**Your instructions:** Each of the records must appear again, exactly as it was written.

[Excerpts from a dataset]
========================

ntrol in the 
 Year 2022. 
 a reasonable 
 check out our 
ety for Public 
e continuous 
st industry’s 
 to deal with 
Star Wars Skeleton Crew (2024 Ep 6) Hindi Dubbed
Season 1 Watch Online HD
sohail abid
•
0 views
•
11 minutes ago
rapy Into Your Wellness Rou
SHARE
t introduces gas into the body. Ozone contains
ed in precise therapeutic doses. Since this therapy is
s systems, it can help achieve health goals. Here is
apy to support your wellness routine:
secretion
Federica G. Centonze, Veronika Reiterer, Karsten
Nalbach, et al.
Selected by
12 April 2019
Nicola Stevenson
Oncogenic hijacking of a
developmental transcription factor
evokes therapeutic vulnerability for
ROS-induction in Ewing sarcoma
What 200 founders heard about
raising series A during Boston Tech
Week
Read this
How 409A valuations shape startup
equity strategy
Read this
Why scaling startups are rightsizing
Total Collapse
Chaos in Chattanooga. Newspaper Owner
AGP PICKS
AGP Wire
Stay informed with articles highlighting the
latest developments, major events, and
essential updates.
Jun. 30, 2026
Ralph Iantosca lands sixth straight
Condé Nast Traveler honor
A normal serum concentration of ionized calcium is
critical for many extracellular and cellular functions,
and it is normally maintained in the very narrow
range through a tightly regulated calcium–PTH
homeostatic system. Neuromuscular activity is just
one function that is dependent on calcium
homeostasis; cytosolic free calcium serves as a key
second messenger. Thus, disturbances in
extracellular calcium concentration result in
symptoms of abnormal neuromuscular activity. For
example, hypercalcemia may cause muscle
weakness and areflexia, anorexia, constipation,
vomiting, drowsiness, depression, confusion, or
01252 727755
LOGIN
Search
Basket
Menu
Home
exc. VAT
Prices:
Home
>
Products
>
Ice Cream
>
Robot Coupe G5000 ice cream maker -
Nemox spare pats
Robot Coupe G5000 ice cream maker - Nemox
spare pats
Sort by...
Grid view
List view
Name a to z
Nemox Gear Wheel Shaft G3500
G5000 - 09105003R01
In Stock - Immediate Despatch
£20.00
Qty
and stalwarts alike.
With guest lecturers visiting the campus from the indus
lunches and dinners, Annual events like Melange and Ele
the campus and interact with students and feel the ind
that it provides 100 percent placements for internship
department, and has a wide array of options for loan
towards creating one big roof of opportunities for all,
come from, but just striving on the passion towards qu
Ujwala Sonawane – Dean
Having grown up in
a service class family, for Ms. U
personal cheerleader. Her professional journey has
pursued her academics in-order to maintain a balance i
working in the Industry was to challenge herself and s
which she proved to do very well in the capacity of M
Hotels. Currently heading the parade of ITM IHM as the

========================

**Result:**
ntrol in the 
 Year 2022. 
 a reasonable 
 check out our 
ety for Public 
e continuous 
st industry’s 
 to deal with 
Star Wars Skeleton Crew (2024 Ep 6) Hindi Dubbed
Season 1 Watch Online HD
sohail abid
•
0 views
•
11 minutes ago
rapy Into Your Wellness Rou
SHARE
t introduces gas into the body. Ozone contains
ed in precise therapeutic doses. Since this therapy is
s systems, it can help achieve health goals. Here is
apy to support your wellness routine:
secretion
Federica G. Centonze, Veronika Reiterer, Karsten
Nalbach, et al.
Selected by
12 April 2019
Nicola Stevenson
Oncogenic hijacking of a
developmental transcription factor
evokes therapeutic vulnerability for
ROS-induction in Ewing sarcoma
What 200 founders heard about
raising series A during Boston Tech
Week
Read this
How 409A valuations shape startup
equity strategy
Read this
Why scaling startups are rightsizing
Total Collapse
Chaos in Chattanooga. Newspaper Owner
AGP PICKS
AGP Wire
Stay informed with articles highlighting the
latest developments, major events, and
essential updates.
Jun. 30, 2026
Ralph Iantosca lands sixth straight
Condé Nast Traveler honor
A normal serum concentration of ionized calcium is
critical for many extracellular and cellular functions,
and it is normally maintained in the very narrow
range through a tightly regulated calcium–PTH
homeostatic system. Neuromuscular activity is just
one function that is dependent on calcium
homeostasis; cytosolic free calcium serves as a key
second messenger. Thus, disturbances in
extracellular calcium concentration result in
symptoms of abnormal neuromuscular activity. For
example, hypercalcemia may cause muscle
weakness and areflexia, anorexia, constipation,
vomiting, drowsiness, depression, confusion, or
01252 727755
LOGIN
Search
Basket
Menu
Home
exc. VAT
Prices:
Home
>
Products
>
Ice Cream
>
Robot Coupe G5000 ice cream maker -
Nemox spare pats
Robot Coupe G5000 ice cream maker - Nemox
spare pats
Sort by...
Grid view
List view
Name a to z
Nemox Gear Wheel Shaft G3500
G5000 - 09105003R01
In Stock - Immediate Despatch
£20.00
Qty
and stalwarts alike.
With guest lecturers visiting the campus from the indus
lunches and dinners, Annual events like Melange and Ele
the campus and interact with students and feel the ind
that it provides 100 percent placements for internship
department, and has a wide array of options for loan
towards creating one big roof of opportunities for all,
come from, but just striving on the passion towards qu
Ujwala Sonawane – Dean
Having grown up in
a service class family, for Ms. U
personal cheerleader. Her professional journey has
pursued her academics in-order to maintain a balance i
working in the Industry was to challenge herself and s
which she proved to do very well in the capacity of M
Hotels. Currently heading the parade of ITM IHM as the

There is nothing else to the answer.